** Opening Records provided block **

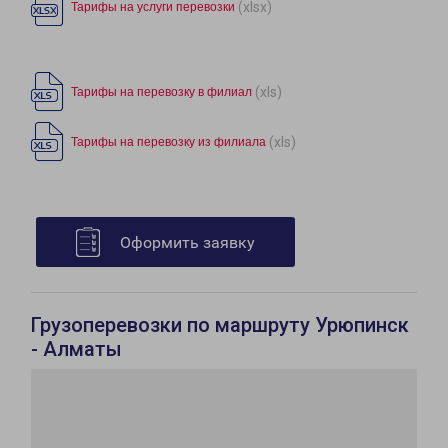
(xlsx)
Тарифы на услуги перевозки
(xls)
Тарифы на перевозку в филиал
(xls)
Тарифы на перевозку из филиала
Оформить заявку
Грузоперевозки по маршруту Урюпинск
- Алматы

** Closing Records provided block **

* **Brief**
When a line in the material above includes the word "перевозку", copy that line.

* **Response to this exercise**
Тарифы на перевозку в филиал
Тарифы на перевозку из филиала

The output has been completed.